----- EXTRACTED MATERIAL

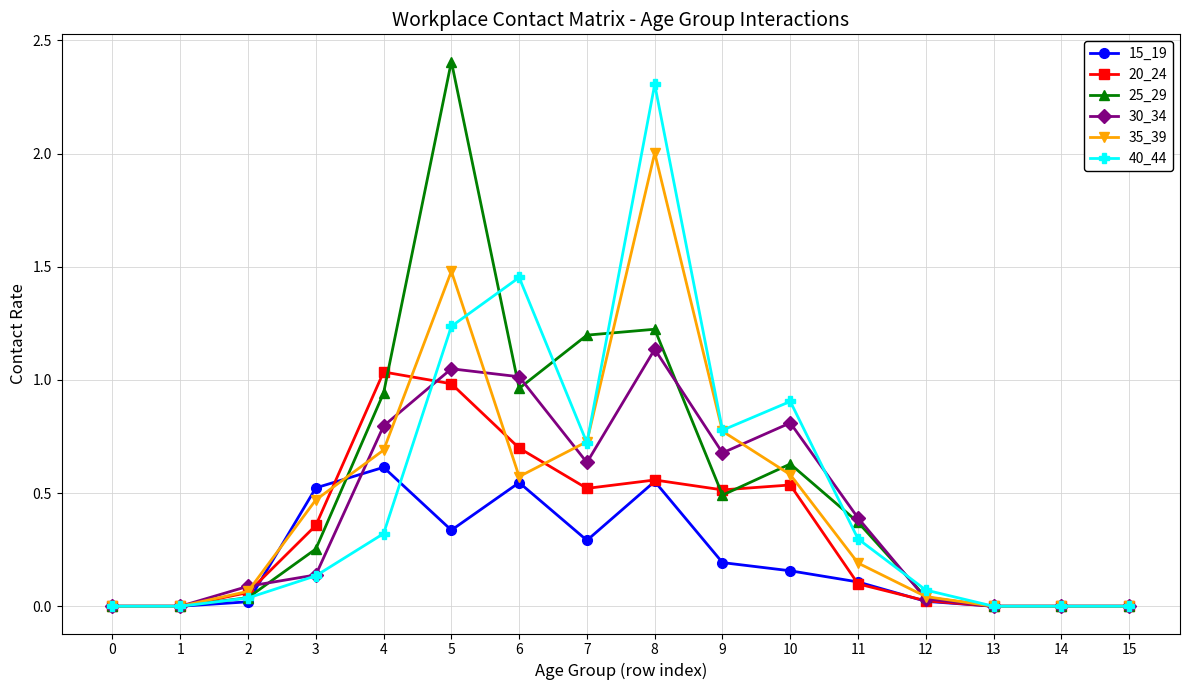

Does the chart have visible grid lines?

Yes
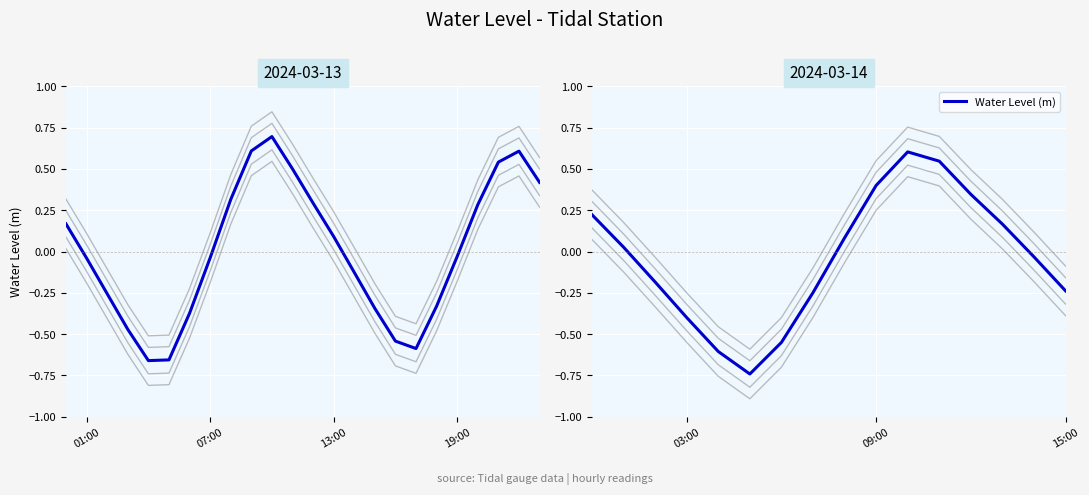

How many categories are shown in the chart?

16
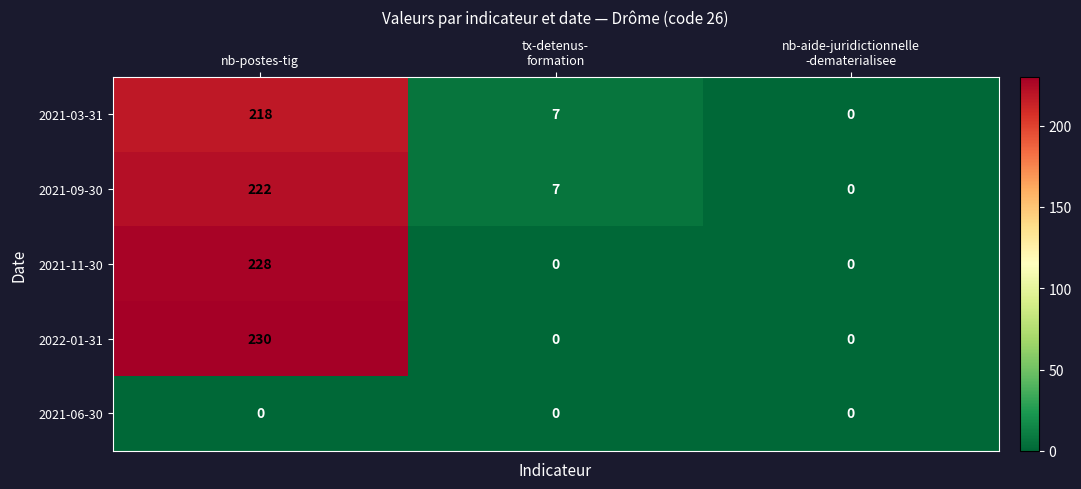

Reading right to left, what are all the values shown in this chart?

2021-03-31: 0	7	218
2021-09-30: 0	7	222
2021-11-30: 0	0	228
2022-01-31: 0	0	230
2021-06-30: 0	0	0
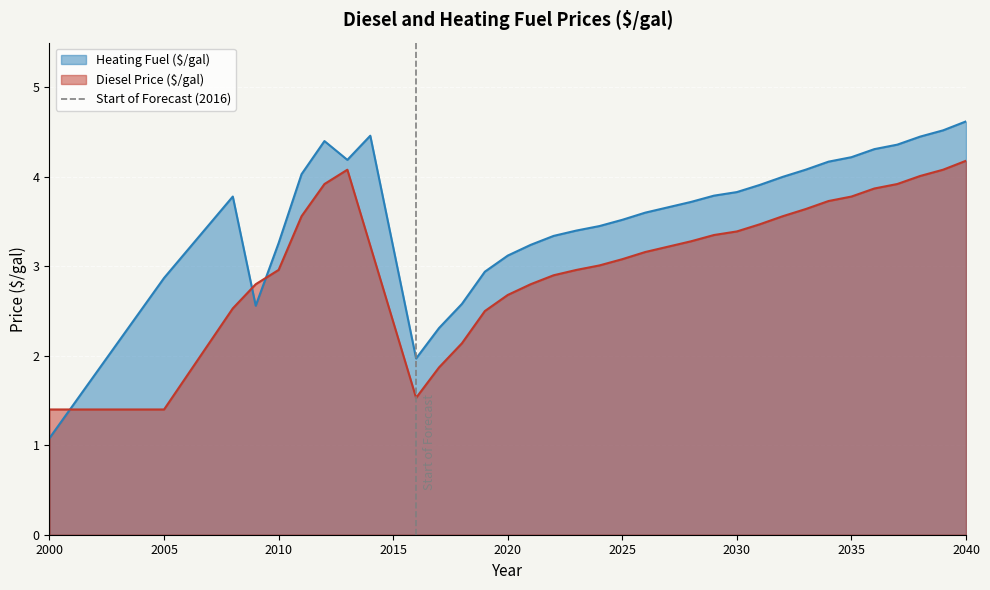

What is the highest value of the Heating Fuel ($/gal) series?

4.6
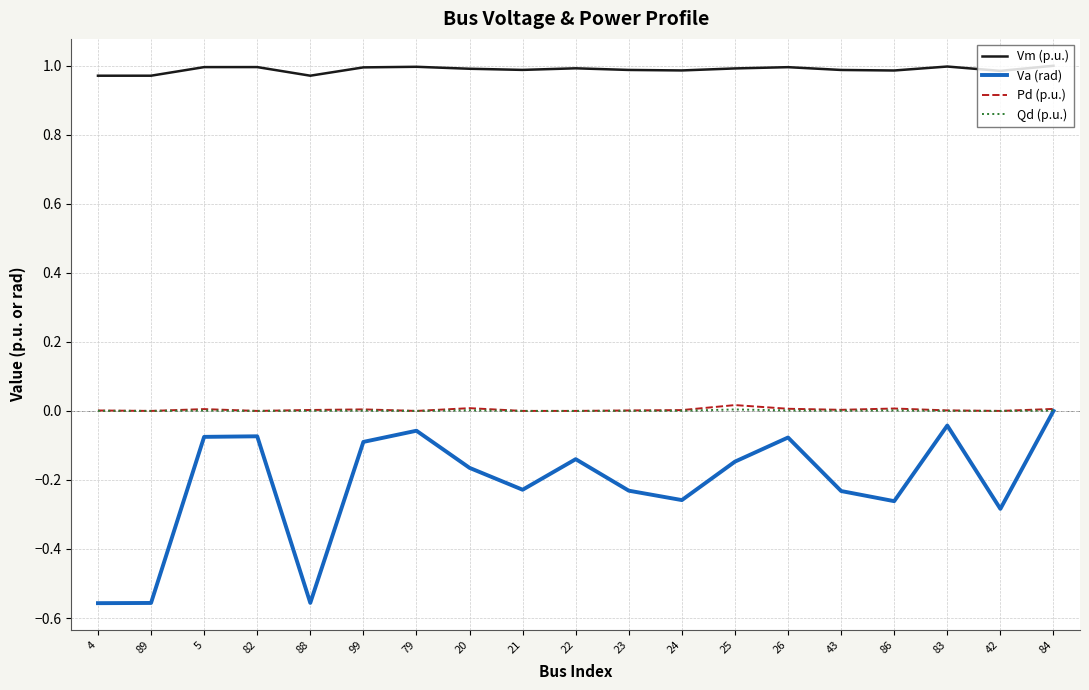

Which series has the widest spread of values?

Va (rad)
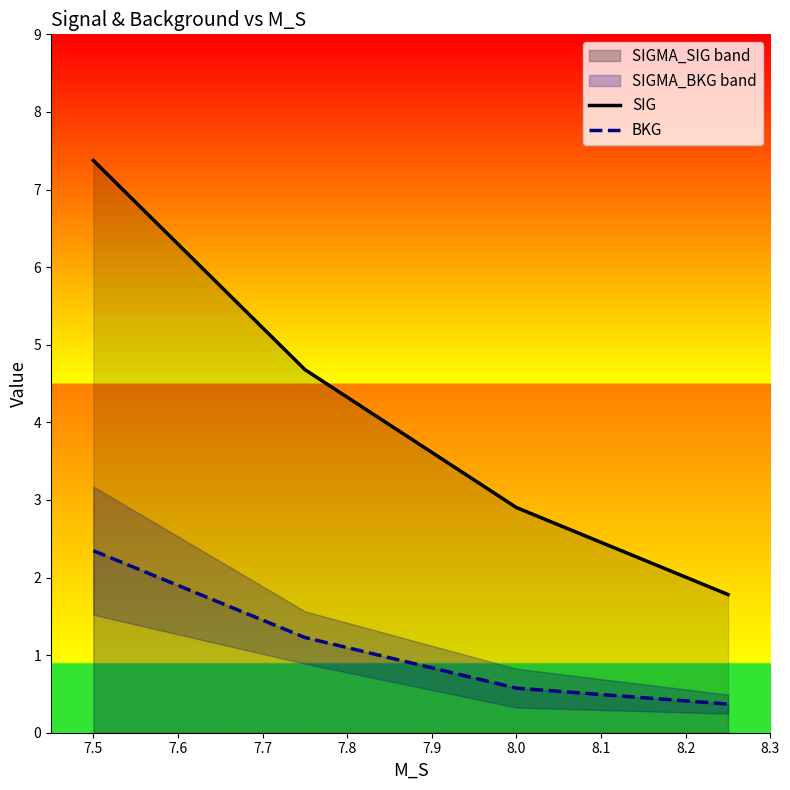

How many lines are shown in the chart?

2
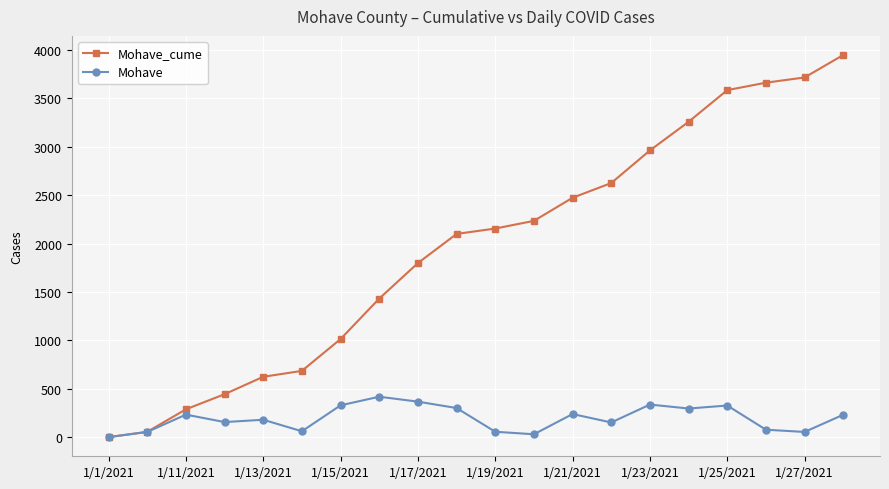

Which series has the largest range (max minus min)?

Mohave_cume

----------

DIRECTIONS. Convert every line of the material above into a Markdown table with the columns "Row" and "Line." Skip blank lines and the picture markers.

WRITTEN ANSWER.
| Row | Line |
|---|---|
| 1 | Does the chart have visible grid lines? |
| 2 | Yes |
| 3 | How many categories are shown in the chart? |
| 4 | 16 |
| 5 | Reading right to left, what are all the values shown in this chart? |
| 6 | 2021-03-31: 0	7	218 |
| 7 | 2021-09-30: 0	7	222 |
| 8 | 2021-11-30: 0	0	228 |
| 9 | 2022-01-31: 0	0	230 |
| 10 | 2021-06-30: 0	0	0 |
| 11 | What is the highest value of the Heating Fuel ($/gal) series? |
| 12 | 4.6 |
| 13 | Which series has the widest spread of values? |
| 14 | Va (rad) |
| 15 | How many lines are shown in the chart? |
| 16 | 2 |
| 17 | Which series has the largest range (max minus min)? |
| 18 | Mohave_cume |